Carolyn Hamilton​

Moved to Cuenca from:  Seattle, Washington
Living in Cuenca since: Valentine’s Day, 2012
Single: That’s kind of a weird story. I came here with one of my oldest and dearest girlfriends, and in my second year, I weakened and invited my ex-husband, whose long-time dream had been to visit Vilcabamba, to join me, so 
now we live together, but we’re not remarried.
Hobbies: Writing novels, painting, cooking, making paper earring art.
Sources of income: Social Security, teaching classes & art workshops, writing books & managing my internet magazine.
Websites: www.carolynvhamilton.com (my writer site, where you can see my 
multi-genre books) & www.adventuress-travel-magazine.com, my internet travel-essay magazine for “women over 50 doing fun things.”

Why did you move to Cuenca? After I lost my job as a grant writer for a non-profit, I had a series of job interviews with thirty-somethings that made me realize age discrimination is alive and well in the US. I began to realize I was 
overqualified, and I didn’t really want a job at Costco or Walmart just to pay for rent and gas for my car. I didn’t want to spend any more hours in my life doing things other than for my own personal dream projects. Living in a foreign country again (I’d lived in Paris and spent 2 years in Suriname with the Peace Corps) had 
been on my bucket list, and it was time to go! I had planned to move to Puerto Vallarta, where I have friends, but through International Living, I realized Cuenca was a much more affordable option. And I love the spring-in-Seattle-like weather!

» **Data excerpts**:

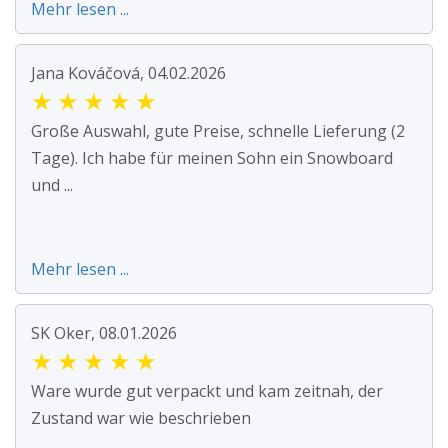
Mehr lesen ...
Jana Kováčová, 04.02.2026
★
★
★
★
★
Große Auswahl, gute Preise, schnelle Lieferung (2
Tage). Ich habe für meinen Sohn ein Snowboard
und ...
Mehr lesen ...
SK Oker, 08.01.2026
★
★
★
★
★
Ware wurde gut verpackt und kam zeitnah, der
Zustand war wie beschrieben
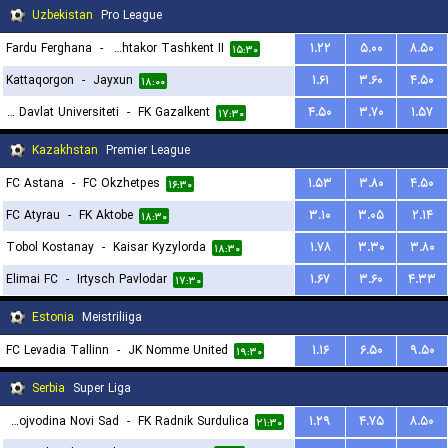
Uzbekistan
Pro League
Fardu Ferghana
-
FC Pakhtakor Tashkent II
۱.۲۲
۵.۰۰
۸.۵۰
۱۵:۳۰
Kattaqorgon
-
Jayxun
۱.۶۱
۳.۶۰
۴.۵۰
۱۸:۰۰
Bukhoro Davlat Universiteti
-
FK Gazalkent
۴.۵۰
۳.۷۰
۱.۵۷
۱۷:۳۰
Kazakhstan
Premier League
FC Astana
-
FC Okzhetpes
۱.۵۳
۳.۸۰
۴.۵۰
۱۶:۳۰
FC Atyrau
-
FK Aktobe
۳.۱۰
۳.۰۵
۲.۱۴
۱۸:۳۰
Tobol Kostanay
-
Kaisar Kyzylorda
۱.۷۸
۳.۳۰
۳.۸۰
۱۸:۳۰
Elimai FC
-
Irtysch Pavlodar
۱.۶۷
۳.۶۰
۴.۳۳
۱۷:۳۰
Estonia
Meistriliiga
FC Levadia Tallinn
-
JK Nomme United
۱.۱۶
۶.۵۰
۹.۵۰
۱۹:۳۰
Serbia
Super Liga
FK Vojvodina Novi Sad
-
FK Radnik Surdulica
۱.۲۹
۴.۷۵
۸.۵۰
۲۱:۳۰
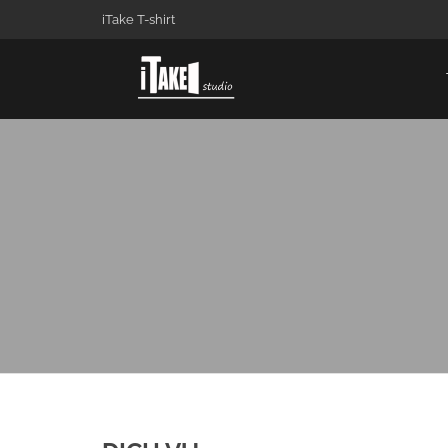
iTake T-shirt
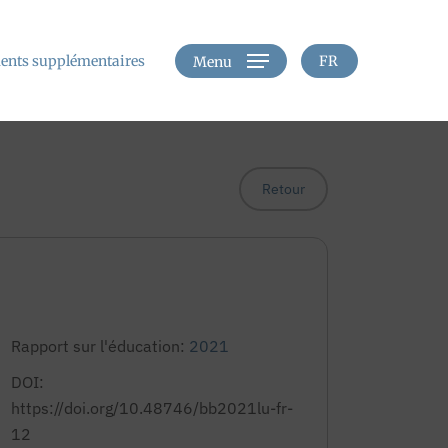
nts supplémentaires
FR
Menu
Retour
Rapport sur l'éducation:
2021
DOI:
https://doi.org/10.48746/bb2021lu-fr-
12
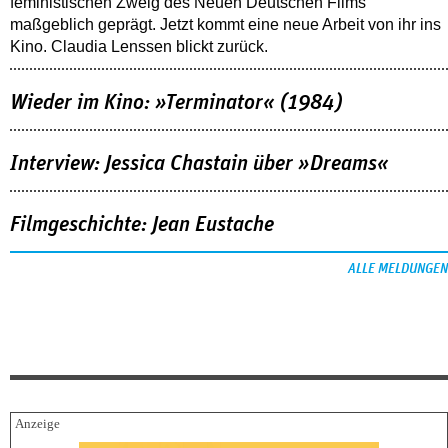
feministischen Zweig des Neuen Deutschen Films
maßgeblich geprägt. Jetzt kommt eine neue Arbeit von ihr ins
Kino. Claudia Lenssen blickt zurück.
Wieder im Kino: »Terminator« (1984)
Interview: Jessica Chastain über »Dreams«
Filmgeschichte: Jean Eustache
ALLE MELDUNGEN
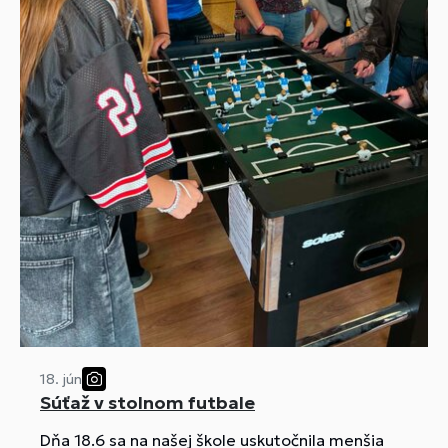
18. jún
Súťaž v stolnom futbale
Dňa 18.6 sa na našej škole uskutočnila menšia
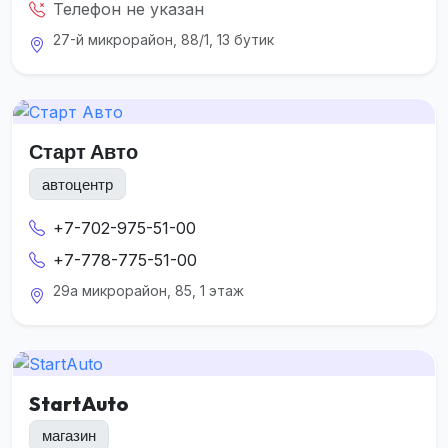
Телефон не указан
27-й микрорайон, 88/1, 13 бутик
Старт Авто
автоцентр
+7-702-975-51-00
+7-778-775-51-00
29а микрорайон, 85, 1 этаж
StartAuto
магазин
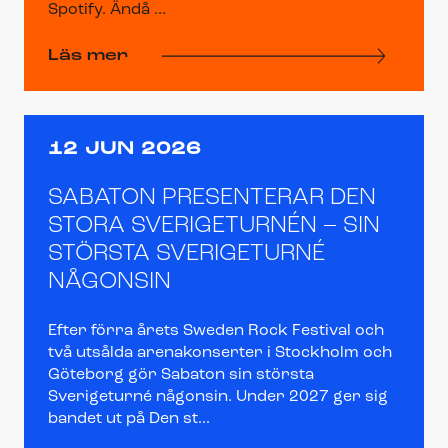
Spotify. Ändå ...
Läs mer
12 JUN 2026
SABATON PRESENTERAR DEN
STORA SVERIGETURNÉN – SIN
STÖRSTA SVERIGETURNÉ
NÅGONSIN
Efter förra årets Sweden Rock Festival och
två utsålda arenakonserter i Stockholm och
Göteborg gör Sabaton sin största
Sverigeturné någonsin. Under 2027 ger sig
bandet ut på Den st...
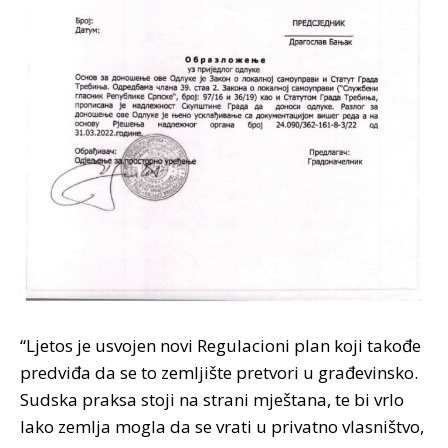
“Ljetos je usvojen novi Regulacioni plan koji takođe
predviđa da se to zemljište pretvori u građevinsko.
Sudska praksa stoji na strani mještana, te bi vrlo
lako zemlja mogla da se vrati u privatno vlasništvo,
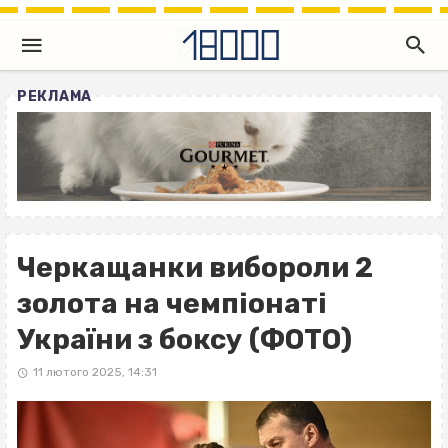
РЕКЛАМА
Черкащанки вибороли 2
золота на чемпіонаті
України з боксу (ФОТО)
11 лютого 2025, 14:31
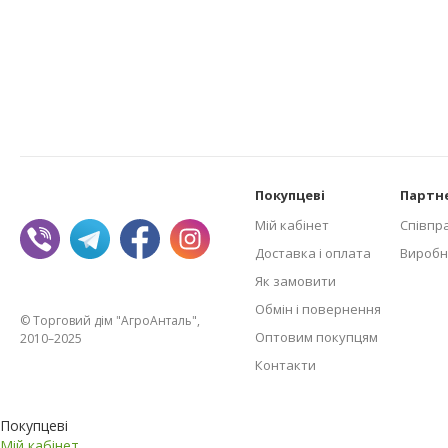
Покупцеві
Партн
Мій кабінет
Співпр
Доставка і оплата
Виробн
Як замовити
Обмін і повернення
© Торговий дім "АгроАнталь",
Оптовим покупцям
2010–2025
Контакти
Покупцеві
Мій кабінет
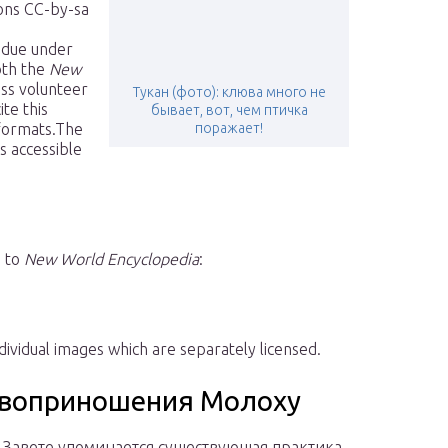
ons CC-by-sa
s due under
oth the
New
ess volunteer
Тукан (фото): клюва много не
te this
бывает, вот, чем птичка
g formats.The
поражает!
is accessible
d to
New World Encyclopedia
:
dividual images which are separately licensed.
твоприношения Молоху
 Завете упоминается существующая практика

---

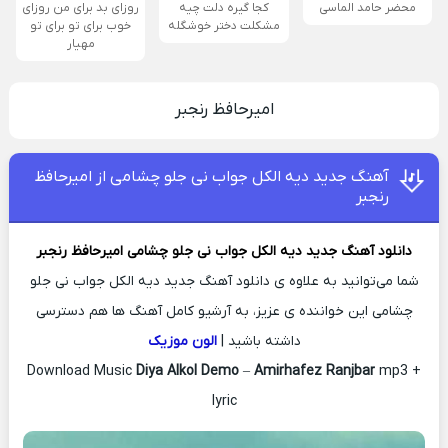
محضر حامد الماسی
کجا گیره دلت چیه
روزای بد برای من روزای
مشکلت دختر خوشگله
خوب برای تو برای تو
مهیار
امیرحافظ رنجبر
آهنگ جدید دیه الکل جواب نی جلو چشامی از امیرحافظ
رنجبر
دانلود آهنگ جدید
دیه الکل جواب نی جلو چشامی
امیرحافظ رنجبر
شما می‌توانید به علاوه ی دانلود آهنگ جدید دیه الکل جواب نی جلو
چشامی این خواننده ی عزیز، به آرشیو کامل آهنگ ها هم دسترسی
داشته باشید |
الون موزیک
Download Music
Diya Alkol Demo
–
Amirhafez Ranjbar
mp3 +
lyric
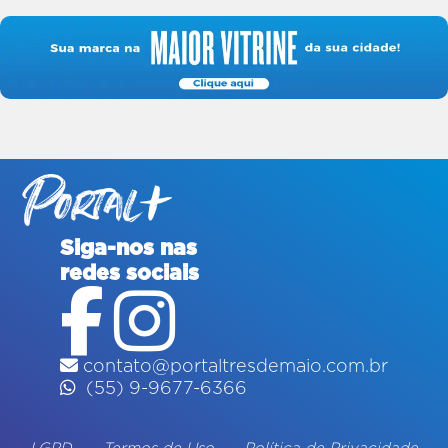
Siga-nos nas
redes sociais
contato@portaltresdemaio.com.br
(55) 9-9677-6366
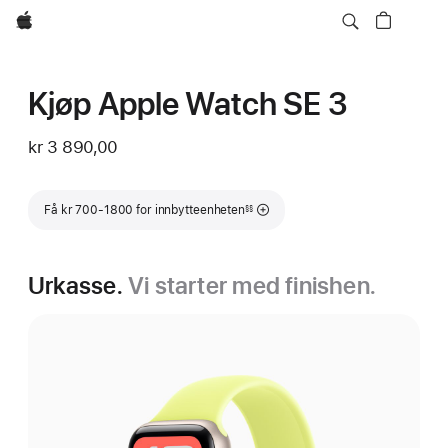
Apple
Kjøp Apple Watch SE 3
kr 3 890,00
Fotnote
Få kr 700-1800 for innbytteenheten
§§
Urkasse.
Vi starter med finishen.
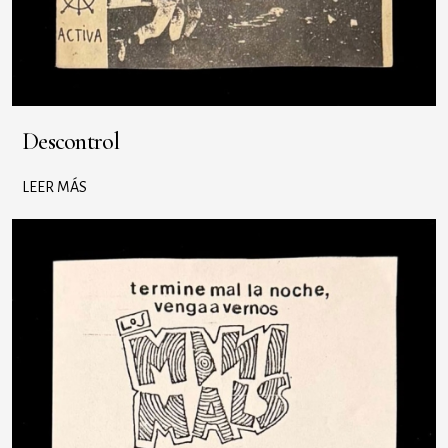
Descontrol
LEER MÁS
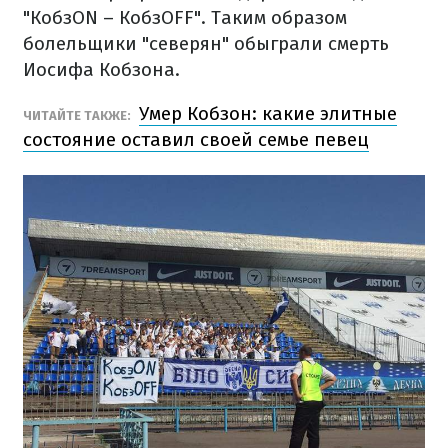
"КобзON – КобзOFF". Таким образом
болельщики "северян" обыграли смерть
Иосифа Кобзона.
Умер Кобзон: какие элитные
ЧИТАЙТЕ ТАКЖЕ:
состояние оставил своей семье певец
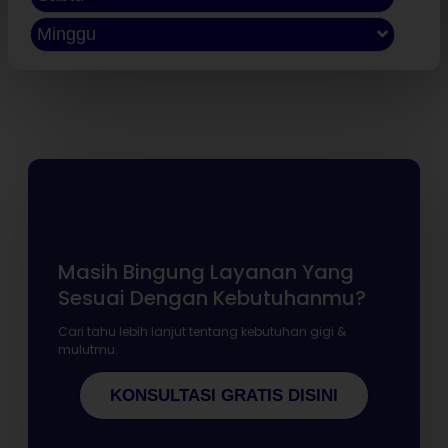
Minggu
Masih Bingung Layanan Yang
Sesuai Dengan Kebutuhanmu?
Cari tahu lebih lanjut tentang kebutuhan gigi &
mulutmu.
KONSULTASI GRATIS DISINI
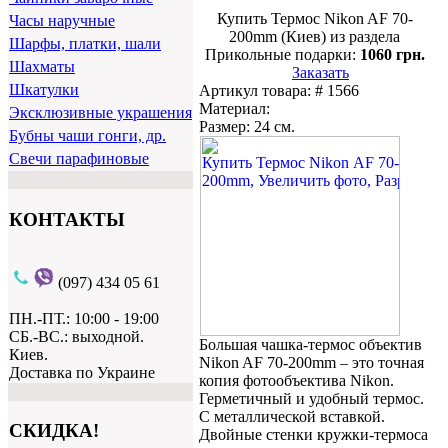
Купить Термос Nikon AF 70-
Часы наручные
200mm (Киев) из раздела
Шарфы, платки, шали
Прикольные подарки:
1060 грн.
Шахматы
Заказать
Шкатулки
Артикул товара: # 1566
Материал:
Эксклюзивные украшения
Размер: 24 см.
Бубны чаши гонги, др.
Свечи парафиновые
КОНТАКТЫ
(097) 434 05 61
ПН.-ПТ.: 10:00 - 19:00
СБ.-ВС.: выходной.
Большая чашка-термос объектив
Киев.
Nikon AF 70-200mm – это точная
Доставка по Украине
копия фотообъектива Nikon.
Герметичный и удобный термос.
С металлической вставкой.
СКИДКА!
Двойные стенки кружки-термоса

* * *

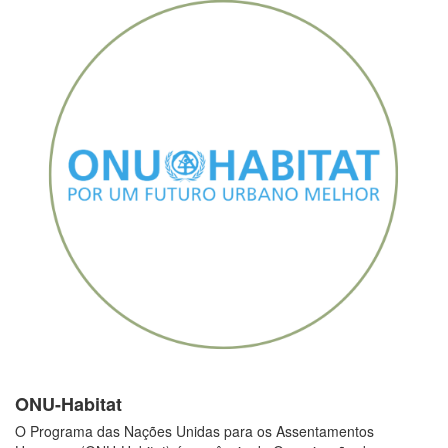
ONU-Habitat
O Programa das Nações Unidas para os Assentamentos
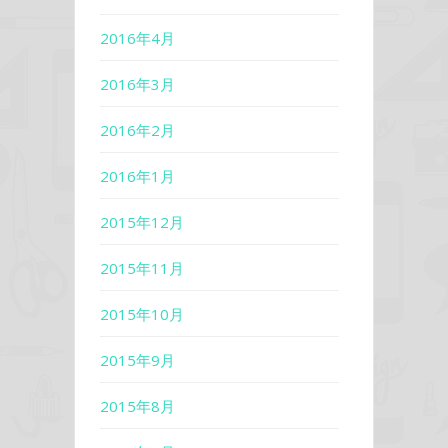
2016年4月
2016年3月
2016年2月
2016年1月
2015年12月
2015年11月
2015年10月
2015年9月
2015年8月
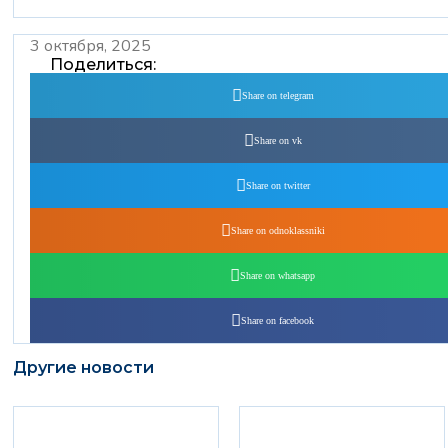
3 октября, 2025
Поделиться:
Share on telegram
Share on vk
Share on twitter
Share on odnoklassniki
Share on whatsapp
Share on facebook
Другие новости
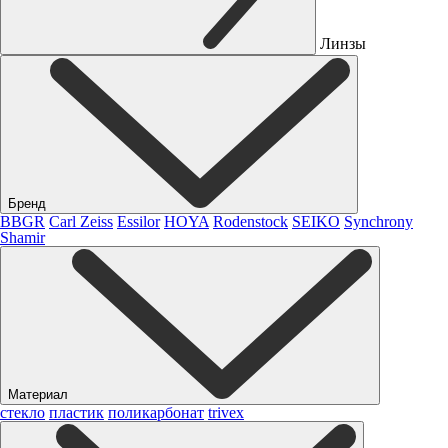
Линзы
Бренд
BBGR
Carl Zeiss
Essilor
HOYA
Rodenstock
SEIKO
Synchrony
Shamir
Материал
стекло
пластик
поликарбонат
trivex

» **Task 1**: In the Carolyn Hamilton profile, which city had she planned to move to before she chose Cuenca?
» **Task 2**: Please extend the Carolyn Hamilton profile, picking up right after its final sentence.

» **Answer box 1**: Puerto Vallarta

» **Answer box 2**:
Did you have any fears about moving to a foreign country? None at all. After living in the Amazon rainforest and then the capital of Suriname, I thought, “How difficult can it be?” I knew I could learn to speak Spanish if I really applied myself. And of course you have to come here with a round-trip ticket, so it’s not like 
you’re stuck if you don’t like it. I am sad to say that I think today there is a lot of xenophobia in the United States. Before I moved here I traveled a lot, and I believe people all have the same wants and needs and desires. I’ve been helped in the oddest moments by foreign strangers, both men and women, help that 
would never have been offered in the US.

How do you feel about living here? After three and a half years, I still love it. At 
this point, I can’t imagine living anywhere else, even if I suddenly came into a best-selling novel amount of money! Cuencanos are warm and polite and respectful people, and I love that about the Ecuadorean culture. I feel perfectly 
safe on the streets at night with families and young lovers holding hands. I love the availability of fresh fruits and vegetables and hamburger with no pink slime! I have made wonderful new friends among both the gringos and Cuencanos. A male friend told me, “All my life in the US I concentrated on my work and on my career, and I realize now that I never made any real friends until I moved here.”

What’s your favorite thing about living in Cuenca? It’s a small enough city to run into your friends when you’re out and about, yet big enough to have a great variety of cultural things to do and modern medical care options. I also love all the greenery.

How was your Spanish before you moved here? For decades I’d been a dedicated Francophile and now felt like I should have chosen Spanish instead. I’d taken a couple of Spanish 101 courses, but my French always got in the way. Once I got here it was a lot easier to learn Spanish.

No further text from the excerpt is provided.